Don't forget to retighten!
Ruland Disk Coupler
Exploded view of the Ruland disk coupler. This design doesn't allow much collinear movement compared to the Oldham coupler so worm to gearbox shaft alignment becomes more critical.
Time to test the theory
Round 4 - New shaft alignment results measurements
Six worm cycles were measured after new alignment procedure.
The 2X peak is reduced substantially.
PE error has gone up slightly but the 2X peak has gone down. Looks like I'm on the right track.
Fine tuning the alignment
Round 5 - Fine tune the coupler to gearbox alignment.
To eliminate a faint 'pulsation' that came back after tightening the gearbox studs I had to shim the gearbox. After 3 more attempts at adjustments and retesting I discovered the tabs on the gearbox body were pressing up against the mounting plate when the mounting studs were tightened. This must have skewed the gear body slightly causing the shaft alignment to change. Shimming using a flat washer under each ear was enough to raise the tabs a little to completely eliminated the 'pulsation'.
Seven worm cycles were measured.
Peak plots after shimming gear motor to eliminate the 'pulsation'. The 2X peak appears to be affected by mechanical alignment in the gear/worm area as the results show in these measurements.
PE has improved since the first alignment method and the 2X peak is down.
With PEC enabled 3 worm cycles were measured.
PE peak is low and approaching the levels of the gearbox and the infamous 76 sec. error.
A very respectable PE for a mount in this price range.
This is an unguided, uncalibrated, unfocused but PEC enabled 4 minute exposure taken through an 1857 mm F/L OTA with an image scale of 0.83 arcsec/pixel.
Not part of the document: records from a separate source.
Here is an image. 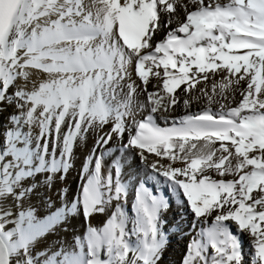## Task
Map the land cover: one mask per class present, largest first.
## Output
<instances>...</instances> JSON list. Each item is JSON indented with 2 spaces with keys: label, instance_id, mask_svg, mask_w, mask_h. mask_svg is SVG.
Masks as SVG:
<instances>
[{
  "label": "snow or ice",
  "instance_id": "obj_1",
  "mask_svg": "<svg viewBox=\"0 0 264 264\" xmlns=\"http://www.w3.org/2000/svg\"><path fill=\"white\" fill-rule=\"evenodd\" d=\"M181 99L186 110L203 106L177 117ZM5 114L0 184L9 190L0 188V264H160L159 214L168 204L145 186L160 177L182 191L197 221L214 216L182 264H264V0H0ZM90 132L97 138L78 196L41 216L31 202L38 185L27 178L62 172L63 180L72 147ZM114 140L144 169L131 220L120 159L115 179L111 168L102 174ZM114 201L103 227H87L86 245L76 237L36 246L67 217L90 221ZM244 234L251 238L247 259ZM14 243L23 250L11 258L6 249Z\"/></svg>",
  "mask_w": 264,
  "mask_h": 264
},
{
  "label": "bare ground",
  "instance_id": "obj_2",
  "mask_svg": "<svg viewBox=\"0 0 264 264\" xmlns=\"http://www.w3.org/2000/svg\"><path fill=\"white\" fill-rule=\"evenodd\" d=\"M85 3H88V0H85ZM164 34V32L158 34L157 40L163 39ZM30 76L35 81H39L41 79V74L39 72L30 73ZM33 79H30L29 86L33 82ZM21 83H23V81H21ZM155 83L156 82L153 79L152 82L147 86L148 91L153 90V85ZM203 86L204 85L202 84L201 87ZM181 87L183 88V86ZM192 94L198 95L199 93L193 92ZM144 99L145 96L143 94L137 97L138 101H143ZM202 106V104H197L193 102L191 108L186 110L184 109L181 99V103L179 107L176 108L173 115L179 117L181 114H184L188 111L199 110ZM9 111H11V109H9ZM6 115L7 114H5L4 117H0V151L4 149L5 144L3 130L5 127ZM157 122L159 125H163L165 123L163 120L160 119H157ZM8 127H11V125H8ZM106 129L108 128H105L104 130ZM96 138V133L90 132L88 133L85 139L77 140L75 142L74 146L71 149V165L68 173L66 174L63 180L60 179V176L64 175L62 172L56 174L40 173L37 174L35 177L27 178L31 183L38 185V190L35 196L31 198V202L36 205L41 216L48 215L50 213L55 214L60 207L69 204L72 200L75 199L76 192L81 186L80 184L77 188V180L81 175L82 166L85 163L86 157L92 154L91 149L94 146ZM116 145H121V141L114 140L110 147L113 148V146L115 147ZM216 146L218 147V144ZM49 152H51V149H49ZM95 154L99 155V151H97ZM56 155L58 157L59 153L57 152ZM48 158L50 159L51 156H49ZM7 159L11 160L12 156L9 155ZM117 159H120L121 161L123 169V181H130V183H132L137 180V178L142 177L144 172L143 165L141 164L139 157L136 156L134 152H123L121 154L118 152H112L104 156L102 169L103 175L106 176L108 173V168L105 163H107L108 161H115ZM177 166H180V164L177 163ZM12 171L14 174L15 169H13ZM49 175L53 176L52 181H48L47 177ZM228 178L231 179L232 177L229 176ZM0 179H3V177H0ZM163 180L164 178L160 177V183H153L155 185L161 186V184H164ZM0 188H2L4 192H8L9 190L7 184H0ZM169 190L172 189L169 188ZM169 199H171L170 205L166 209L162 208L159 214V227L165 233V249L163 251L162 260L160 264H182L181 258L184 257V250H187V245L189 244V242L187 239V241L185 240V236H182L181 233L187 229L188 223L193 224L194 222L195 229H203L204 226H212L214 216L208 217L206 223L203 220L197 221L191 211L187 208V203L183 202V205L181 202L178 201L179 195L177 191H172L169 196ZM114 207L115 201L112 205L108 207L107 212L105 214H94L91 217L90 221H86L81 214H74L72 216H69L55 227L52 235H48L45 239L38 241L36 246L38 248H44L46 246H51L54 244H71L76 237H79L80 240L83 242V236L87 235V227L97 226L100 221L105 218V216L109 215L114 210ZM175 225L176 228L171 231L170 229H173ZM250 239L251 238L247 234L240 236L242 251L244 252L246 259L250 256L252 252ZM46 240L48 242L47 245L44 244L46 243ZM132 243H136L135 237H132ZM16 244L17 243H14L13 245ZM21 248H23V245ZM9 251V257L16 258L19 256V252L14 249H11V246L9 247Z\"/></svg>",
  "mask_w": 264,
  "mask_h": 264
},
{
  "label": "rangeland",
  "instance_id": "obj_3",
  "mask_svg": "<svg viewBox=\"0 0 264 264\" xmlns=\"http://www.w3.org/2000/svg\"><path fill=\"white\" fill-rule=\"evenodd\" d=\"M53 233H51V234H49V235H52ZM184 238H186V237H184ZM45 245H47L48 244V242H47V240H46V243H44ZM44 246V245H43ZM22 247V244H16V245H12L11 246V249H14V250H16V251H18L19 252V255H20V252L23 250V248H21ZM183 254V253H182ZM182 254H181V256H182ZM181 256H180V258H181ZM180 258H179V260H180ZM180 264V263H179Z\"/></svg>",
  "mask_w": 264,
  "mask_h": 264
},
{
  "label": "water",
  "instance_id": "obj_4",
  "mask_svg": "<svg viewBox=\"0 0 264 264\" xmlns=\"http://www.w3.org/2000/svg\"><path fill=\"white\" fill-rule=\"evenodd\" d=\"M6 255H7V256H10V251H9V248H8V249H6Z\"/></svg>",
  "mask_w": 264,
  "mask_h": 264
}]
</instances>
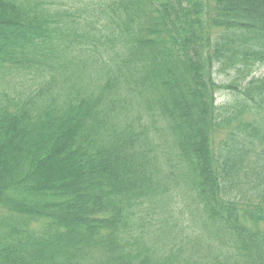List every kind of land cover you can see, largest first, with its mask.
<instances>
[{
    "label": "trees",
    "instance_id": "obj_1",
    "mask_svg": "<svg viewBox=\"0 0 264 264\" xmlns=\"http://www.w3.org/2000/svg\"><path fill=\"white\" fill-rule=\"evenodd\" d=\"M54 4L0 0V80L43 78L0 100V264H264V0ZM185 168L224 262L158 257L138 228Z\"/></svg>",
    "mask_w": 264,
    "mask_h": 264
},
{
    "label": "rangeland",
    "instance_id": "obj_2",
    "mask_svg": "<svg viewBox=\"0 0 264 264\" xmlns=\"http://www.w3.org/2000/svg\"><path fill=\"white\" fill-rule=\"evenodd\" d=\"M50 1L55 2V11L78 13L107 0ZM82 16L84 18L86 14L84 13ZM78 51V47L73 49L72 58L73 60L76 58L79 64L82 65L85 61V54ZM99 66H95V69L97 70ZM95 69L89 70L90 75H96ZM254 74L256 76L263 75L264 65L259 66ZM56 75L58 74L55 73L54 76ZM235 76V70L222 71L217 68L214 73L215 79L223 84L230 83ZM56 77L59 79L58 76ZM42 80L43 78L40 76L35 77L25 73L7 74L0 80V100L4 98L5 94L16 99L26 97L30 93V89L34 88ZM229 99V91H221L217 94V103H225ZM172 161L171 163L175 164V160L172 159ZM171 163L169 167H165L166 171L172 170L170 168ZM173 169L175 174L179 173L178 168ZM177 183V186H172V189L165 195L169 197V200L164 195H161L153 201L146 202L137 211L138 228L144 232L147 244L155 251L158 257L178 256L181 260L187 259L196 262L219 257V260L224 262L229 256L231 249L233 251V246L231 245L230 248L227 243L218 245L214 242L213 239L217 241L225 239V234L221 230L211 227L208 221L199 213L201 211L196 204L198 200L194 190V175L185 168L179 175ZM202 224L207 228V235L204 234Z\"/></svg>",
    "mask_w": 264,
    "mask_h": 264
}]
</instances>
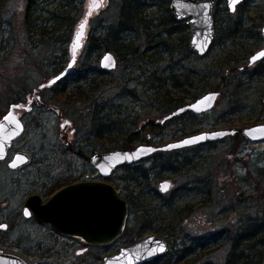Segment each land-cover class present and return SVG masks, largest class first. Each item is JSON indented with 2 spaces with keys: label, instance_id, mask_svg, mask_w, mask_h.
<instances>
[{
  "label": "rangeland",
  "instance_id": "rangeland-1",
  "mask_svg": "<svg viewBox=\"0 0 264 264\" xmlns=\"http://www.w3.org/2000/svg\"><path fill=\"white\" fill-rule=\"evenodd\" d=\"M118 1L104 0L98 9L91 11L84 48L78 52L77 63L71 73L74 78L67 86L66 82L51 86L47 83L58 75H54L56 65L64 71L72 60L71 45L90 11L91 0L75 2L78 14H75L74 24L60 32L69 33L70 38L66 43L55 42V45L54 41L43 43L42 37L30 34L25 17L28 0L0 2V120L15 100L26 106L29 105L28 99L33 98L31 109L17 110L26 126L24 135L13 143L7 160L0 162V224L9 225L7 229L0 230L2 245L12 251L14 244L20 242V250L27 252L28 257L29 253L33 255L32 264H102L104 257L157 234L168 241L170 253L151 264H173L177 251L186 244L190 245L192 241L201 243L205 238L224 231L220 244L200 250L202 259L197 264H225L230 249V243L224 239L227 230H242L250 222L264 224V140L250 142L244 139L235 148L237 141L230 136L216 143L215 147L198 145L170 151L180 161L192 159L195 168L181 174L162 173L161 176L158 175L160 168H157L150 170L147 178L140 177L141 183L128 181L127 176L138 170L150 169L162 154L147 157L130 165V168L119 167L111 176L112 180L103 178L92 167L89 158L95 153L124 149V139L135 132L139 138L128 150L145 144L163 146L202 131L264 124V60L249 64L250 58L264 48L263 27L257 26L258 16H264V0H245L244 7L233 14V17L242 15L247 19L248 27L257 26L253 31H247L249 36L237 37L233 45L232 40L226 41L218 36L205 57L196 59L188 56L184 62H179L177 55L157 64H149L145 60L124 63L112 51L117 56V68L98 74L101 59L108 52L103 49L94 53L99 61L94 67L90 66L88 78L94 77L101 83L100 89L94 93L90 83L76 82V77L83 72L81 66L86 61L91 37L102 33L104 27L118 16ZM215 1V14L226 21V0ZM44 5L53 7L54 1L49 0ZM251 19L256 20L253 22ZM173 67L177 72L184 68L205 70L208 67L209 83L213 85L210 91L220 93L210 112L202 115L186 112L160 123L168 114L162 115L155 107L158 104L154 102L158 96L156 91L159 90L151 86V81L156 79L152 75H167ZM259 70L261 72L256 74ZM207 76L205 74L202 78L206 81ZM154 84L160 87L162 94L168 93L163 94L164 99L160 96L164 106L165 98L175 100L188 94L176 93L165 83L163 87L158 81ZM42 85L45 86L40 88ZM64 85L66 91L57 93V88ZM80 85L86 89L88 97H76ZM193 101V98H186L185 104ZM96 113L101 118L97 123L94 121ZM64 119L73 122L67 130L62 128ZM113 119L124 125L123 133H115L112 142L96 138L95 128ZM18 151L31 155V162L28 167L15 171L8 167V163ZM94 180L111 183L125 200L127 193L135 197L146 196L156 211L173 196L182 195L177 200L178 210H182L180 215L168 211L167 207L162 208L168 221L173 223V232L177 236L170 238L156 231L144 233L139 238L123 234L118 241L106 247H91L79 254L83 244L78 238L65 236L63 240L49 226L39 227L24 218L23 205L30 193L49 199L67 184ZM165 181H171L172 185L167 193H162L160 184ZM142 213L144 211L139 215ZM128 214L132 225L136 214L131 213L130 207Z\"/></svg>",
  "mask_w": 264,
  "mask_h": 264
},
{
  "label": "trees",
  "instance_id": "trees-1",
  "mask_svg": "<svg viewBox=\"0 0 264 264\" xmlns=\"http://www.w3.org/2000/svg\"><path fill=\"white\" fill-rule=\"evenodd\" d=\"M49 0H28L26 10V26L30 34H37L42 37L43 43L54 41L58 43H66L70 34L64 32V28L69 26L72 27L78 14L75 12V2L77 0H53L54 6L49 7L44 3ZM1 2V0H0ZM119 2V3H118ZM116 4L118 16L114 19V22H109L104 27L102 33L98 36H92L89 46L86 61L82 64L81 68L83 72L78 73L76 82H83L84 84L90 83L92 92L98 91L100 84L96 78L89 79L88 72H91V67H94L99 58L93 56L94 53L101 52L105 49L107 52L113 51L118 55L124 63H131L133 61L141 62L142 60L147 61L149 64H157L163 62L169 58L179 56V62H184L188 56L198 58V54L193 52L190 47L191 32L186 24V21H179L175 18L172 10L169 9V0H119ZM244 5V4H243ZM240 6L244 7V6ZM226 21L220 19L217 14L214 13L216 37L222 36V39L226 41L236 40L238 37L249 36V32L253 31L254 28L262 27L264 23V16H258L260 21L259 24L251 27L247 26L248 20L241 16H235L231 14L228 8L225 9ZM76 14V15H75ZM253 22L256 19H251ZM259 33V32H257ZM64 38V39H63ZM226 43V42H225ZM51 44V43H50ZM236 44L234 41L231 45ZM67 51V50H66ZM66 51L64 53H66ZM96 57V58H95ZM200 57V56H199ZM58 64V63H57ZM96 68V67H95ZM54 75L58 74L61 69L58 65L54 67ZM205 70L182 69L177 72L175 67L167 73L159 77L155 73L156 79L151 81L152 88H158V96L154 102H157V109L161 111L162 115L170 114L175 109L184 106L186 98H193L196 100L203 93H207L213 88V85L209 83V74ZM99 72L104 74L106 71L102 68ZM256 72V74H259ZM207 74L206 81L202 78L203 75ZM153 78V77H151ZM154 81H158L159 85L163 87L164 83L170 85L176 93L188 92L190 95L185 97H178L175 100L165 98V106L162 104L160 96L164 99L163 94L168 93L160 91V87L154 84ZM60 84V83H59ZM57 85V84H56ZM66 86L57 88V93H64ZM75 93L76 97H88L86 89L83 85L77 88ZM18 102V100H15ZM162 104V105H161ZM233 113V111H232ZM99 113H96L94 117L95 123ZM105 121V120H104ZM103 123L104 126H97L95 137L99 140L106 138L108 141H113L115 133H123L124 125L116 122L115 119L112 121ZM154 122H152L153 124ZM156 125V124H154ZM162 124H157V126ZM155 127V126H154ZM236 141L235 148L242 142L245 137L241 134L232 136ZM139 138L138 133L130 134L124 139V146L122 148L129 149L133 146L136 139ZM217 142H211L209 144H200L206 146L215 147ZM122 149V150H124ZM162 154L161 158L151 166L150 169L138 170L135 174L127 176L128 181H137L141 183V179H145L148 176L150 170H157L160 168L158 175L162 173H182L185 170H193L195 165L192 159L185 158V160L176 159L173 156V152H156V154ZM156 154L153 156L156 157ZM152 157V156H151ZM175 158V159H174ZM131 167L130 165H125ZM161 173V174H160ZM112 180L111 177L107 178ZM179 197L173 196L168 203L159 207V211L156 208H151V203L148 202V198L143 195H137V197L128 194L126 195V201L129 204L131 213L134 212L136 217L131 225V219L128 220L127 228L124 235H129L131 238L142 237L144 233L149 231H156L162 235H169V237L177 236L173 231V223L168 221V217L162 208L167 207L168 211H172L177 215H180L182 210H178L177 200ZM140 211H144L143 215H139ZM246 224V223H245ZM164 226V228L162 227ZM227 234L224 236L226 242L230 243L229 254L226 258L225 264H261L264 260V224L250 222L243 227L242 230L239 228L232 232L227 230ZM224 231L213 235L212 237L203 238L201 243L192 241V244L185 245L181 250L177 251V257L173 264L183 262L184 264H197L201 261L202 253L200 250L208 247L220 244L223 240ZM194 243V244H193ZM204 252V251H203ZM170 253V252H169ZM169 253L167 256H169ZM206 253V251H205ZM166 256V257H167ZM165 258V257H164ZM169 260L168 263H170Z\"/></svg>",
  "mask_w": 264,
  "mask_h": 264
},
{
  "label": "water",
  "instance_id": "water-1",
  "mask_svg": "<svg viewBox=\"0 0 264 264\" xmlns=\"http://www.w3.org/2000/svg\"><path fill=\"white\" fill-rule=\"evenodd\" d=\"M104 0H100L102 3ZM169 9L172 10L175 18L179 21H186L191 32V49L200 57H205L215 42V0H169ZM245 0H239L233 7V0H226V7L231 14H235L239 6ZM92 3V0H91ZM91 11V7L89 8ZM98 9V8H97ZM89 11V12H90ZM89 13L81 22L86 21V26L77 45V37L80 34V26L72 42V60L68 63L67 69L52 78L47 85L57 83L61 78L66 77L77 62V55L84 48L86 39ZM262 37L264 38V25L262 26ZM75 48V51H74ZM264 48L259 50L250 58V65H254L264 59ZM100 67L105 71H112L117 68V57L112 52L103 55ZM42 85L40 88H43ZM220 96L219 91H208L195 101L181 106L172 114L165 116L161 122L164 123L177 115L192 111L195 115L207 114L216 105ZM22 104H12L0 120V161L8 158L13 143L25 133L23 123L17 110L26 109ZM64 127V125L62 126ZM242 134L248 141L264 140V124L254 125L246 128H232L230 130L202 131L187 136L184 139L171 142L163 146L149 144L136 147L134 150H114L113 152L95 153L89 158V162L98 173L104 178L110 177L114 171L125 165H134L156 152H170L177 149L197 146L198 144H209L218 142L231 135ZM31 162V155L18 151L8 166L12 170H19ZM14 165V166H13ZM167 185L165 189L164 186ZM172 182L165 181L160 184V192L167 193ZM25 216L33 217L40 225L48 224L51 229L61 235L71 238H78L84 244L92 246H107L122 237L126 228L129 212L128 202L122 198L116 187L107 181H83L68 184L56 191L44 201L39 195H30L25 206ZM30 211H32L30 213ZM170 251V244L162 236L152 234L149 237L129 247L121 248L118 253L104 257L102 264H146L161 259ZM79 254L84 253L80 250ZM0 264H28L24 259L0 251Z\"/></svg>",
  "mask_w": 264,
  "mask_h": 264
},
{
  "label": "flooded vegetation",
  "instance_id": "flooded-vegetation-1",
  "mask_svg": "<svg viewBox=\"0 0 264 264\" xmlns=\"http://www.w3.org/2000/svg\"><path fill=\"white\" fill-rule=\"evenodd\" d=\"M193 51V50H192ZM75 66H76V64H75ZM74 66V67H75ZM73 67V69L70 71V73H69V75H67L66 77H64V78H61L59 81H57V83H64V82H66V86L68 85V83L70 82V80H73L72 78H74V75L73 74H71L72 73V71L75 69ZM59 74V73H58ZM56 83V84H57ZM55 84V85H56ZM32 100H33V98H31V99H28V102H29V105H26L27 106V108L26 109H20V110H29V108L31 109L32 108V106H30V105H32L31 103H33L32 102ZM15 103H19V104H22L23 105V107H24V104L22 103V102H15ZM14 103V104H15ZM25 106V107H26ZM59 112V111H58ZM190 113H192L191 111H189ZM60 114L62 113V111H60L59 112ZM193 114V113H192ZM20 115V114H19ZM64 125V127H62L63 128V130H67L71 125H73V122L72 121H70V120H67V119H64V121H63V123H62V126ZM71 133L72 134H74L75 132H74V129H72L71 130ZM241 134V133H240ZM236 135V134H235ZM67 137H68V133H67V135H66ZM3 161H5V160H3ZM3 161H0V162H3ZM30 164V163H29ZM29 165H27V166H25V167H23V168H26V167H28ZM23 168H21V169H23ZM21 169H19V170H21ZM18 170V171H19ZM72 183H75V182H72ZM72 183H70V184H72ZM39 195V194H36V193H30V195ZM30 195L28 196V197H30ZM40 196V195H39ZM28 197H27V199H28ZM40 197H42V196H40ZM27 199H26V201H27ZM43 199H44V201H47L48 199H45L44 197H43ZM26 201H25V203H26ZM25 203H24V205H23V211H22V214H23V216H24V218H26V219H28L30 222H34L37 226H39V227H42V226H49L48 224H42V225H40V224H38L37 222H36V220L35 219H33V217L31 216V217H26L25 216V209H24V206H25ZM32 211H30V213H31ZM9 227V225L7 224V223H1L0 224V230H5V229H7ZM50 227V226H49ZM54 234L55 235H58V236H60L61 237V239H63L64 240V238H65V235L63 236V235H61V234H59V233H57L56 231H54ZM1 236L2 235H0V251L2 250V252H4V253H6V254H14V255H16V256H18V257H20V258H22V259H24L26 262H28V264H32V262H30V260H31V257L33 256L31 253H29V257L27 256V252H24V251H21L20 249H21V244H20V242H17V243H15L14 244V248L12 249V251H9L8 250V248L7 247H5V246H3L2 245V239H1ZM81 241V240H80ZM81 243L83 244V249L82 250H84V253L86 252V251H88V250H90L91 249V247H95V246H92V245H88V244H84L82 241H81ZM99 247H101V246H99ZM102 247H106V246H102ZM32 255V256H31ZM35 255V254H34ZM166 257V256H165ZM164 257H161V259H163ZM161 259H158V260H155V261H153V262H151V263H155V262H158V261H160ZM151 263H146V264H151Z\"/></svg>",
  "mask_w": 264,
  "mask_h": 264
},
{
  "label": "snow or ice",
  "instance_id": "snow-or-ice-1",
  "mask_svg": "<svg viewBox=\"0 0 264 264\" xmlns=\"http://www.w3.org/2000/svg\"><path fill=\"white\" fill-rule=\"evenodd\" d=\"M238 2H239V0H233V7L235 6V3H238ZM100 6H101L100 0H92L91 6H90L91 11L96 10ZM91 11L89 12V15H91ZM85 26H86V21L84 23H82L80 26V34L77 37V45L76 46L79 45V39H80V36H82V34H83V30H84ZM74 51H75V48H74ZM262 56H264V54H262ZM164 188L166 189L167 185H165Z\"/></svg>",
  "mask_w": 264,
  "mask_h": 264
},
{
  "label": "bare ground",
  "instance_id": "bare-ground-1",
  "mask_svg": "<svg viewBox=\"0 0 264 264\" xmlns=\"http://www.w3.org/2000/svg\"><path fill=\"white\" fill-rule=\"evenodd\" d=\"M136 61V60H135ZM134 62V61H133Z\"/></svg>",
  "mask_w": 264,
  "mask_h": 264
}]
</instances>
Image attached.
This covers one worm cycle. I expected to see some elongation due to no auto guiding but I was very surprised to see how good tracking is without auto guiding enabled. Using CCDSoft the stars (marked by the +) profile RMS can be measured to give an indication of the axis differences. Ideally they should be the same under perfect conditions. Even when auto guiding these numbers will vary slightly between X&Y so these unguided values are pretty good.
Another image with a different star selected to display its profile.
Before and After Results
Before - PE profile with the stock G11 worm assembly with the high precision brass worm and no PEC applied
Note that there are no drift fitting applied to these before and after results to purposely show the raw results. Most graph examples posted on the web have them applied and the numbers appear much lower.
After - PE profile with the new one piece worm block using the original brass worm aligned using the method described. No PEC applied. While the slopes between the old and new designs look similar (same worm), note the Y scale between the two. The new block results scale is only +/- 4.7 arc seconds.